** Start of Excerpt **

Kubernetes deployment
AIOpen as plain markdown for AIeRPC runs well on Kubernetes as a stateless proxy. A minimal setup needs a Deployment, a Service, and a ConfigMap holding your erpc.yaml. The sections below show ready-to-apply manifests you can copy and adjust.
What this page covers:
- Quick-start manifests: ConfigMap, Secret, Deployment, Service
- Readiness / liveness probe configuration (via
/healthcheck) - Horizontal Pod Autoscaler
- Graceful shutdown with
waitBeforeShutdown/waitAfterShutdown - Optional PostgreSQL StatefulSet for cache backend
- Helm chart status and
kube/reference manifests
Quick start
1. ConfigMap and Secret
apiVersion: v1
kind: ConfigMap
metadata:
name: erpc-config
data:
erpc.yaml: |
logLevel: debug
projects:
- id: main
upstreams:
- endpoint: alchemy://\${ALCHEMY_API_KEY}
- endpoint: blastapi://\${BLASTAPI_API_KEY}
- endpoint: https://mynode-chain-1.svc.cluster.local
---
apiVersion: v1
kind: Secret
metadata:
name: erpc-secrets
type: Opaque
stringData:
ALCHEMY_API_KEY: your-alchemy-key-here
BLASTAPI_API_KEY: your-blastapi-key-here2. Deployment
apiVersion: apps/v1
kind: Deployment
metadata:
name: erpc
labels:
app: erpc
spec:
replicas: 1
selector:
matchLabels:
app: erpc
template:
metadata:
labels:
app: erpc
spec:
containers:
- name: erpc
image: ghcr.io/erpc/erpc:latest
resources:
# CPU limits removed as they can cause throttling issues
requests:
memory: "256Mi"
limits:
memory: "2Gi"
env:
- name: GOGC
value: "40"
- name: GOMEMLIMIT
value: "1900MiB"
- name: POD_NAME
valueFrom:
fieldRef:
fieldPath: metadata.name
envFrom:
- secretRef:
name: erpc-secrets
ports:
- containerPort: 4000
name: http
- containerPort: 4001
name: metrics
volumeMounts:
- name: config
mountPath: /erpc.yaml
subPath: erpc.yaml
startupProbe:
httpGet:
path: /healthcheck
port: 4000
initialDelaySeconds: 10
periodSeconds: 10
timeoutSeconds: 5
failureThreshold: 6
readinessProbe:
httpGet:
path: /healthcheck
port: 4000
initialDelaySeconds: 10
periodSeconds: 5
timeoutSeconds: 5
failureThreshold: 2
successThreshold: 1
livenessProbe:
tcpSocket:
port: 4000
initialDelaySeconds: 30
periodSeconds: 10
timeoutSeconds: 1
failureThreshold: 3
successThreshold: 1
volumes:
- name: config
configMap:
name: erpc-config
# Must be >= server.maxTimeout in erpc.yaml
terminationGracePeriodSeconds: 1803. Service
apiVersion: v1
kind: Service
metadata:
name: erpc
labels:
app: erpc
spec:
ports:
- port: 4000
name: http
targetPort: 4000
- port: 4001
name: metrics
targetPort: 4001
selector:
app: erpc4. Horizontal Pod Autoscaler
apiVersion: autoscaling/v2
kind: HorizontalPodAutoscaler
metadata:
name: erpc
spec:
scaleTargetRef:
apiVersion: apps/v1
kind: Deployment
name: erpc
minReplicas: 1
maxReplicas: 10
metrics:
- type: Resource
resource:
name: cpu
target:
type: Utilization
averageUtilization: 80
- type: Resource
resource:
name: memory
target:
type: Utilization
averageUtilization: 805. Apply
kubectl apply -f erpc-configmap.yaml
kubectl apply -f erpc-secret.yaml
kubectl apply -f erpc-deployment.yaml
kubectl apply -f erpc-service.yaml
kubectl apply -f erpc-hpa.yaml
kubectl get pods
kubectl get services
kubectl get hpaThe service is available at erpc:4000 for HTTP and erpc:4001 for metrics within the cluster.

** End of Excerpt **

→ Problems to solve
a – List every YAML file passed to a kubectl apply command in the Kubernetes deployment page.
b – Rewrite the Kubernetes deployment page from "Kubernetes deployment" up to and including "copy and adjust.", putting "stateless gateway" in place of "stateless proxy".

** Start of Dataset entries **

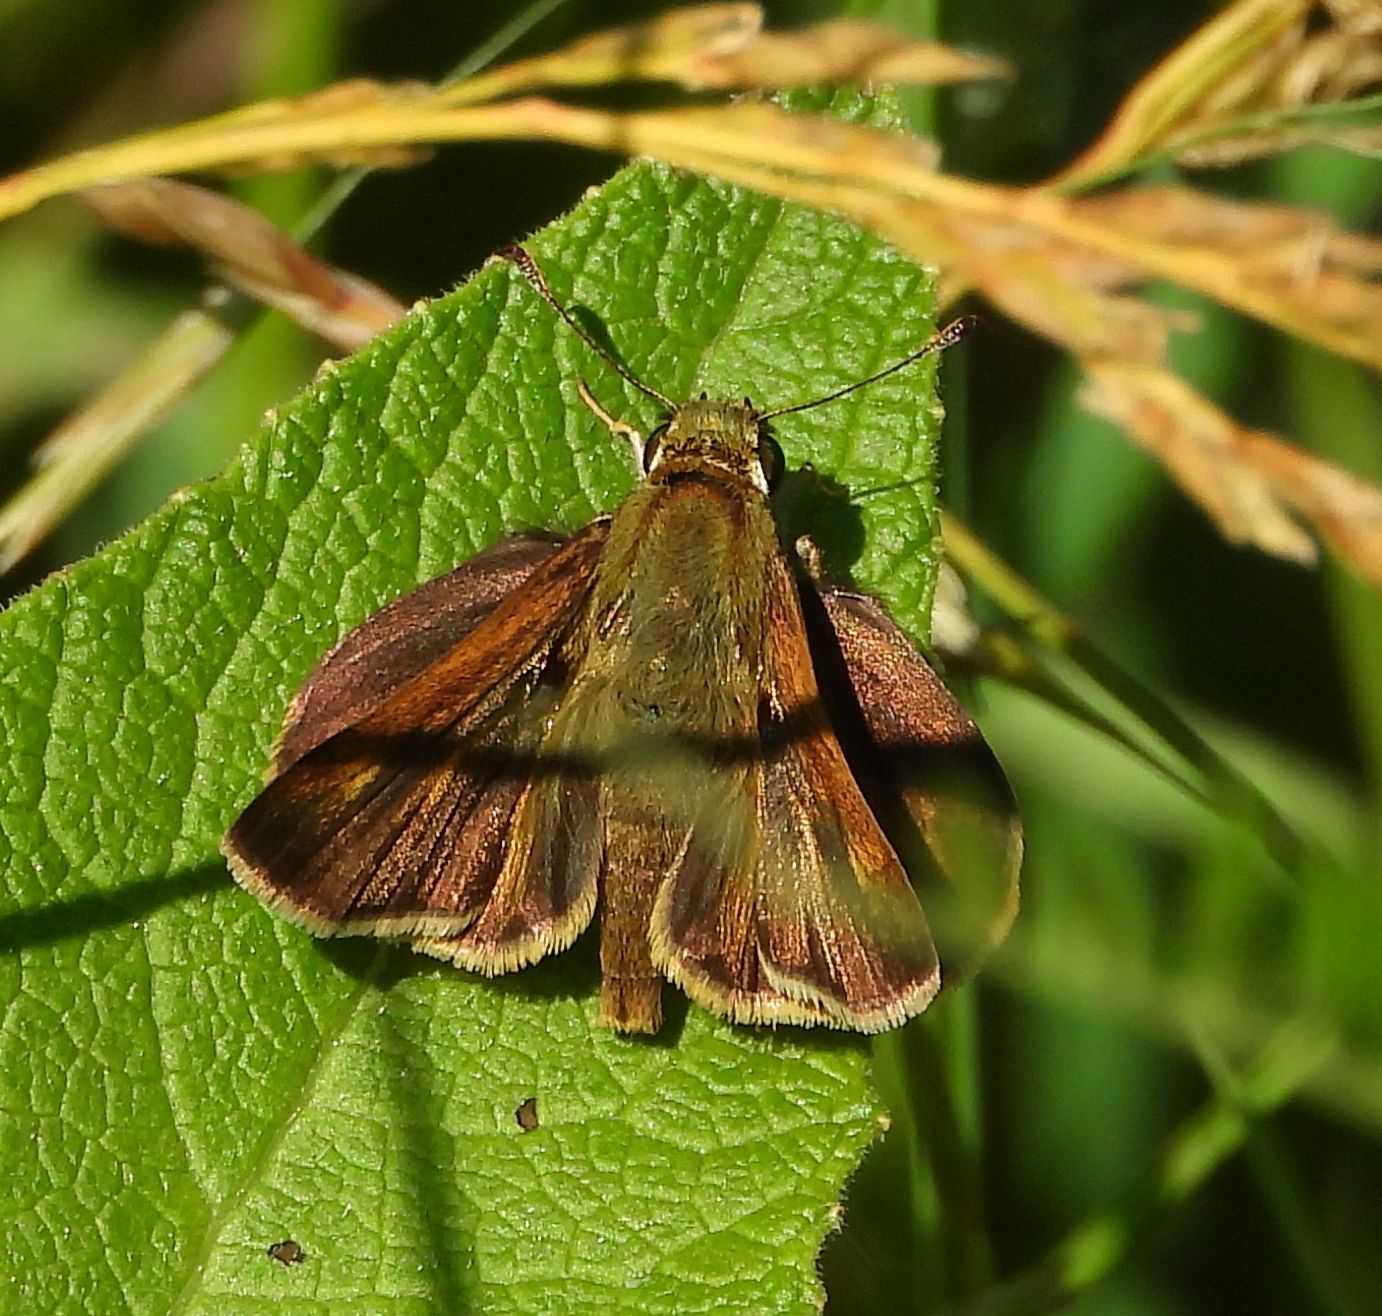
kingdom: Animalia
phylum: Arthropoda
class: Insecta
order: Lepidoptera
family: Hesperiidae
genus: Polites
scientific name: Polites egeremet
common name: Northern broken-dash
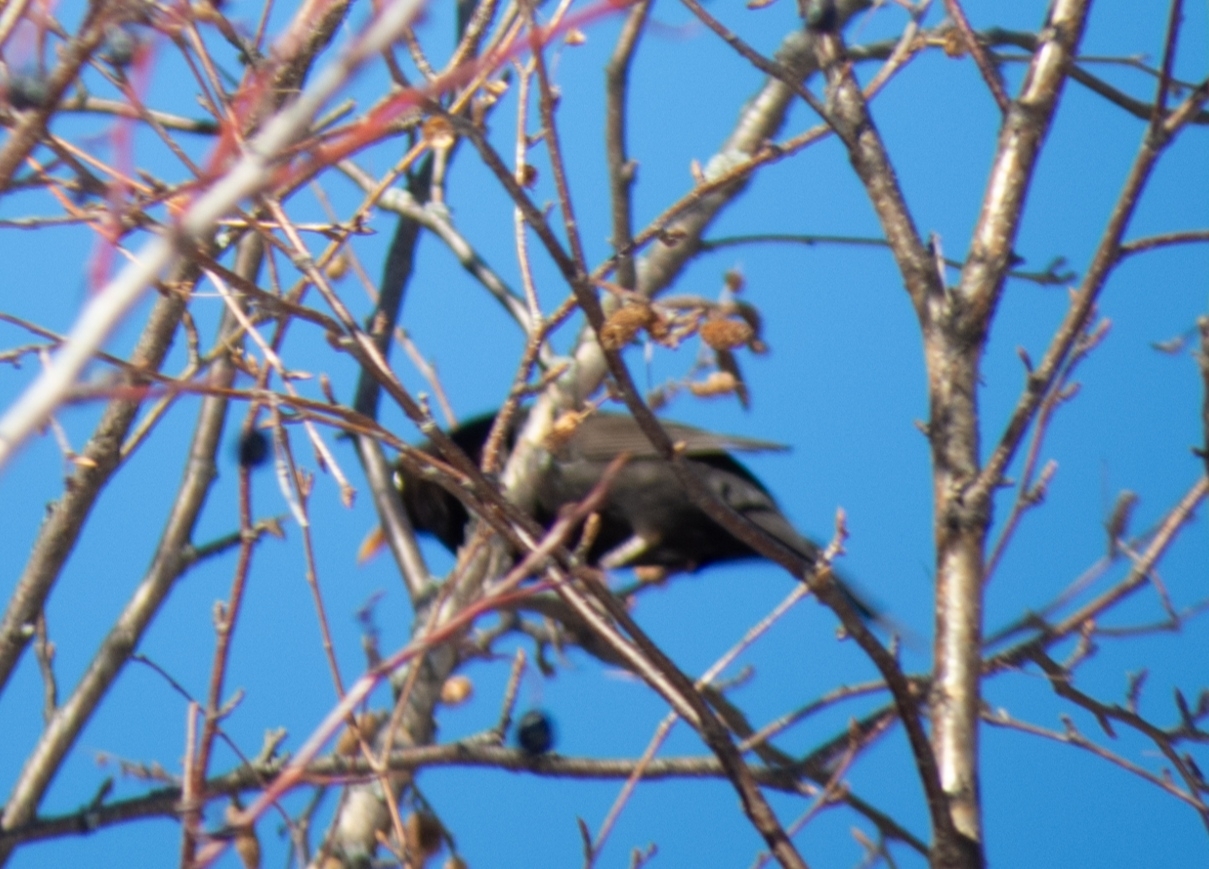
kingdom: Animalia
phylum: Chordata
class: Aves
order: Passeriformes
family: Turdidae
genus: Turdus
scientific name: Turdus merula
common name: Common blackbird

** End of Dataset entries **

→ Per-task answers
a –
erpc-configmap.yaml
erpc-secret.yaml
erpc-deployment.yaml
erpc-service.yaml
erpc-hpa.yaml

b –
Kubernetes deployment
AIOpen as plain markdown for AIeRPC runs well on Kubernetes as a stateless gateway. A minimal setup needs a Deployment, a Service, and a ConfigMap holding your erpc.yaml. The sections below show ready-to-apply manifests you can copy and adjust.